Semua memang menjadi serba salah. Ketika uang dapat membeli pendidikan, maka pihak sekolah akan memilih menerima anak-anak nan orangtuanya mampu membayar lebih. Kalau guru tak bekerja secara profesional, dapat saja mereka memainkan angka nilai sinkron dengan permintaan. Kalau ini terjadi, maka pendidikan di tanah air ini akan semakin bobrok dan tak karuan. Anak-anak generasi bangsa nan seperti apa nan diharapkan dari generasi nan dididik seperti itu?
Pemerintah memang telah mengubah kurikulum, tetapi kalau penerapannya tak diikuti dengan peningkatan mutu pedagogi dan kualitas guru, maka perubahan kurikulum itu tak ada gunanya. Pendidikan nan katanya mengajarkan karakter, ternyata tak menemukan contoh konkret nan dapat dilihat oleh anak-anak peserta didik. Kalau hal ini tak diberi perhatian nan lebih, maka pendidikan generasi muda ini tak menemukan titik temu nan diinginkan.
Biaya Pendidikan di ITB
Pada situs resmi memang dicantumkan biaya kuliah di ITB mencapai lebih dari 65 juta rupiah. Uang tersebut dinamakan uang Biaya Pendidikan di Muka (BPM) nan dibayarkan saat seorang calon mahasiswa dinyatakan lulus masuk ITB. Biaya Pendidikan di muka ini sebenarnya berjenjang, dari minimum 2,5 juta rupiah hingga lebih dari 65 juta rupiah. Disarankan biaya ini hendaknya disesuaikan dengan kemampuan ekonomi calon mahasiswa baru.
Di sinilah nan menjadi masalah. Banyak orangtua ingin anaknya masuk ITB lalu jor-joran menyatakan kesanggupan membayar setinggi-tingginya dengan asa anaknya lulus. Padahal di situ jelas tercantum bahwa kelulusan seorang calon mahasiswa hanya ditentukan oleh hasil tesnya. Kesanggupan membayar dengan nilai nominal eksklusif tak akan mempengaruhi hasil tes.
Bahkan ditegaskan, jika seorang calon mahasiswa nan dinyatakan lulus namun tak dapat melunasi BPM nan telah dicantumkan sebelumnya maka hak calon mahasiswa tersebut dinyatakan gugur. Karena itu, alangkah bijaksananya jika calon mahasiswa dan orangtua betul-betul mempertimbangkan kemampuan ekonomi dan tak terpancing memasang kesanggupan biaya masuk nan tinggi.
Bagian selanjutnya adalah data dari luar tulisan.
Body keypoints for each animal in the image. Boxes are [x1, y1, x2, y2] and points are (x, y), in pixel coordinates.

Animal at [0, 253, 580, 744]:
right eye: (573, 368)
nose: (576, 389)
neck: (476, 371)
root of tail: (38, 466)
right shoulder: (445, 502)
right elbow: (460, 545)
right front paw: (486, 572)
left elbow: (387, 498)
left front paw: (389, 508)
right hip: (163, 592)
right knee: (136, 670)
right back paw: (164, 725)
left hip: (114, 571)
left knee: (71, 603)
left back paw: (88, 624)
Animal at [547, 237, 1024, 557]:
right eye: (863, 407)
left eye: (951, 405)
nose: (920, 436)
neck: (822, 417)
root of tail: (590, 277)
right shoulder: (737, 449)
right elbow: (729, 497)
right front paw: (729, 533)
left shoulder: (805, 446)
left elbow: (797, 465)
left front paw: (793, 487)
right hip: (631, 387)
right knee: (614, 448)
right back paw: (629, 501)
Hal ini sangat krusial dilakukan sebab komponen biaya pendidikan di ITB tak hanya BPM saja. Masih ada beberapa biaya lainnya nan harus diselesaikan mahasiswa. Biaya tersebut mencakup Biaya Penyelenggaraan Pendidikan (BPP) per semester sebesar 2 juta rupiah dan biaya SKS 150 ribu per SKS per semester. Biaya ini dianggap sangat tinggi. Oleh sebab itu, sine qua non solusinya. Banyak pihak nan telah memikirkan hal ini. Namun, memang itulah kenyataanya bahwa pendidikan memang mahal.
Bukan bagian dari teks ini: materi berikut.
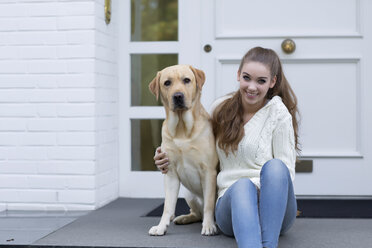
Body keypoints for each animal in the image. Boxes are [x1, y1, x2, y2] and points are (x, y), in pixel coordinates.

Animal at [147, 65, 218, 235]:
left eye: (186, 80)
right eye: (167, 83)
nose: (178, 96)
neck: (181, 129)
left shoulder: (209, 171)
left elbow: (209, 204)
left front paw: (208, 226)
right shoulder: (170, 172)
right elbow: (167, 206)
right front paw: (161, 226)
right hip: (189, 194)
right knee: (197, 213)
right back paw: (184, 218)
Yang lebih parah ialah ketika orangtua menuntut anak-anaknya buat menjadi nan terdepan dan menjadi juara. Anak-anak akan diminta atau mungkin juga dipaksa mengikuti banyak kursus. Waktu bermain mereka hanis buat mengerjakan pekerjaan rumah.
Peluang Beasiswa
Menilik besarnya biaya kuliah ITB nan harus dikeluarkan, mungkin banyak siswa dan orangtua nan urung menyekolahkan anaknya di kampus bergengsi tersebut dengan alasan biaya. Padahal, ITB banyak memberi keringanan bahkan beasiswa bagi mahasiswa nan berprestasi, namun mengalami keterbatasan biaya. Pada formulir kesediaan BPM juga tersedia pilihan perdeo bagi calon mahasiswa nan memang keberatan mengeluarkan biaya tersebut.
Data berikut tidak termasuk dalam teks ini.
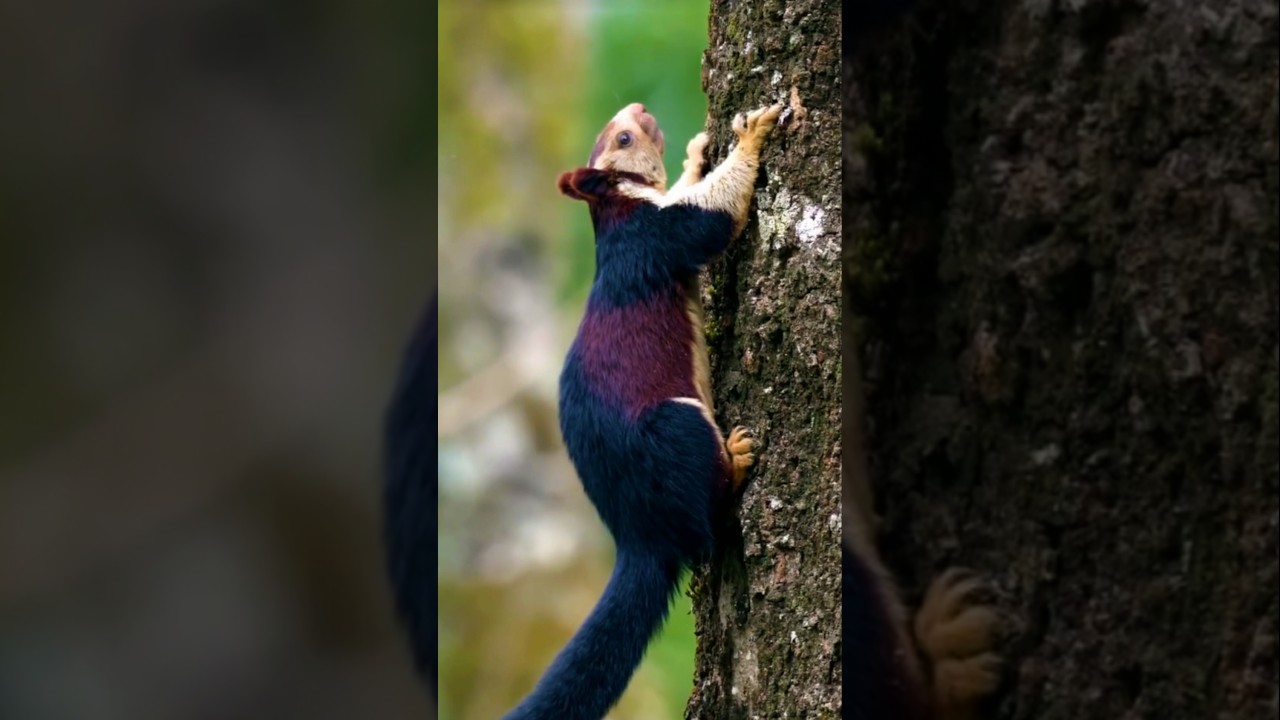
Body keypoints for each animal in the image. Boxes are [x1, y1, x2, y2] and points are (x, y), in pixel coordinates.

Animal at [500, 100, 784, 720]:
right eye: (623, 139)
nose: (640, 109)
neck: (618, 208)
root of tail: (639, 532)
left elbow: (688, 190)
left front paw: (696, 155)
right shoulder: (656, 236)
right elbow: (712, 215)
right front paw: (750, 138)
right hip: (675, 426)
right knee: (708, 520)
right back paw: (736, 458)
Selain itu, di ITB banyak tersedia beasiswa nan bisa dimanfaatkan dengan sebaik-baiknya bagi mahasiswa nan kurang mampu. Beasiswa biasanya berasal dari berbagai instansi dan kalangan partikelir nan telah terikat kerjasama dengan ITB. Bahkan para alumni pun bergabung per-angkatan dan per-jurusan mengumpulkan dana buat membantu para adik tingkatnya. Suatu usaha nan mulia nan harus terus dilakukan.